On his program, O'Donnell reported that Trump received loans from Deutsche Bank that had been co-signed by "Russian billionaires close to Vladimir Putin."

The MSNBC anchor cited a "source close to Deutsche Bank" for his reporting.

While discussing his reporting, O'Donnell repeatedly said he wanted to stress that "if true" it would be a huge development.

"I stress 'if true,' because this is a single source," O'Donnell said at one point.

Later in his program, O'Donnell plainly said NBC News had not verified his reporting.

"I want to stress that is a single source, that has not been confirmed by NBC News," O'Donnell said. "I have not seen any documentation from Deutsche Bank that supports this and verifies this.
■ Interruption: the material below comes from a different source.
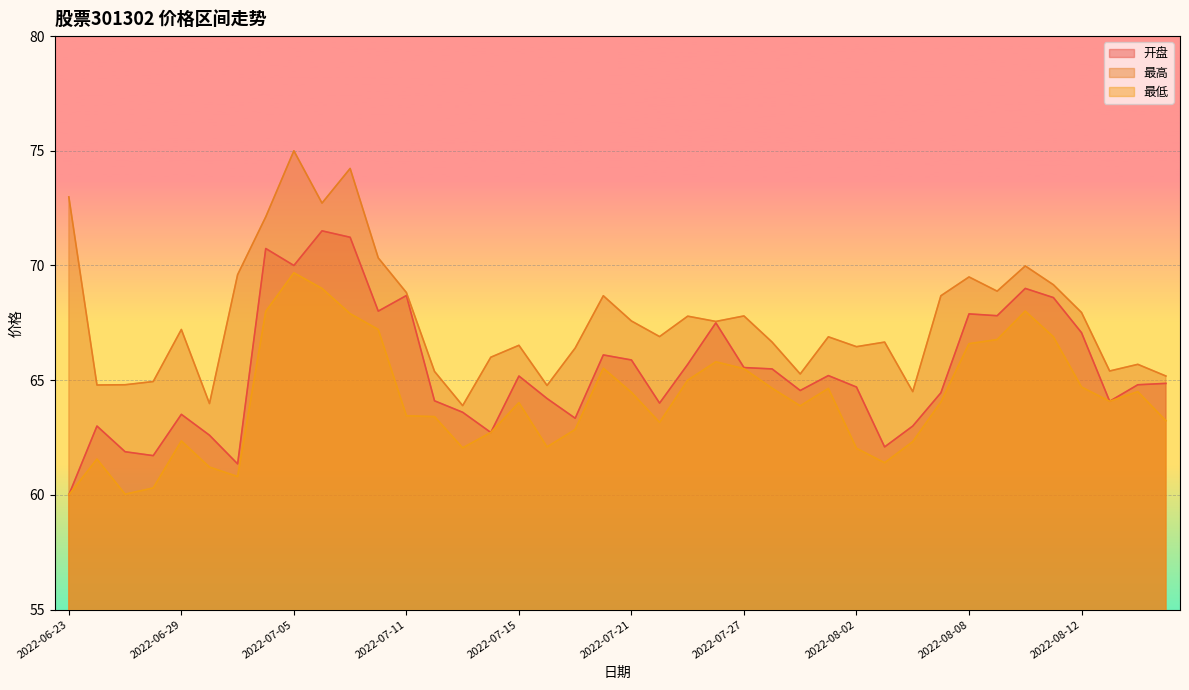

At how many categories does at least one series exceed 68?

14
This is just a single source who has revealed that to me."

O'Donnell then added, "And that's where it stands at this point, its going to require a lot more verification before that can be a confirmable fact."

On Wednesday afternoon, after Trump's attorney threatened legal action, O'Donnell tweeted that he "made an error in judgment" by reporting the item.

It's not clear how O'Donnell's reporting made it to air, given that NBC News was unable to verify his reporting.

Usually, at networks, journalists must clear anonymously sourced reports with the network before reporting them on-air or online — a process O'Donnell acknowledged he didn't follow in his Wednesday tweet.

Asked how O'Donnell's reporting made it to air, given how thinly sourced it was and given that the network has not been able to confirm it, a spokesperson for NBC and MSNBC declined to comment.

No other network or news organization, including CNN, has corroborated O'Donnell's reporting. Notably, there was no mention of anything resembling O'Donnell's reporting in the report issued earlier this year by Special Counsel Robert Mueller.

Deutsche Bank would not say publicly Tuesday whether it is in possession of Trump's tax returns. But the bank did acknowledge that US House of Representatives would see people's tax returns if the bank fulfilled a subpoena related to Trump.

"Based on Deutsche Bank's current knowledge and the results of the extensive searches that have already been conducted, the Bank has in its possession tax returns," Deutsche Bank said Tuesday, redacting the names in a letter to a federal appeals court of who it was specifically referring to.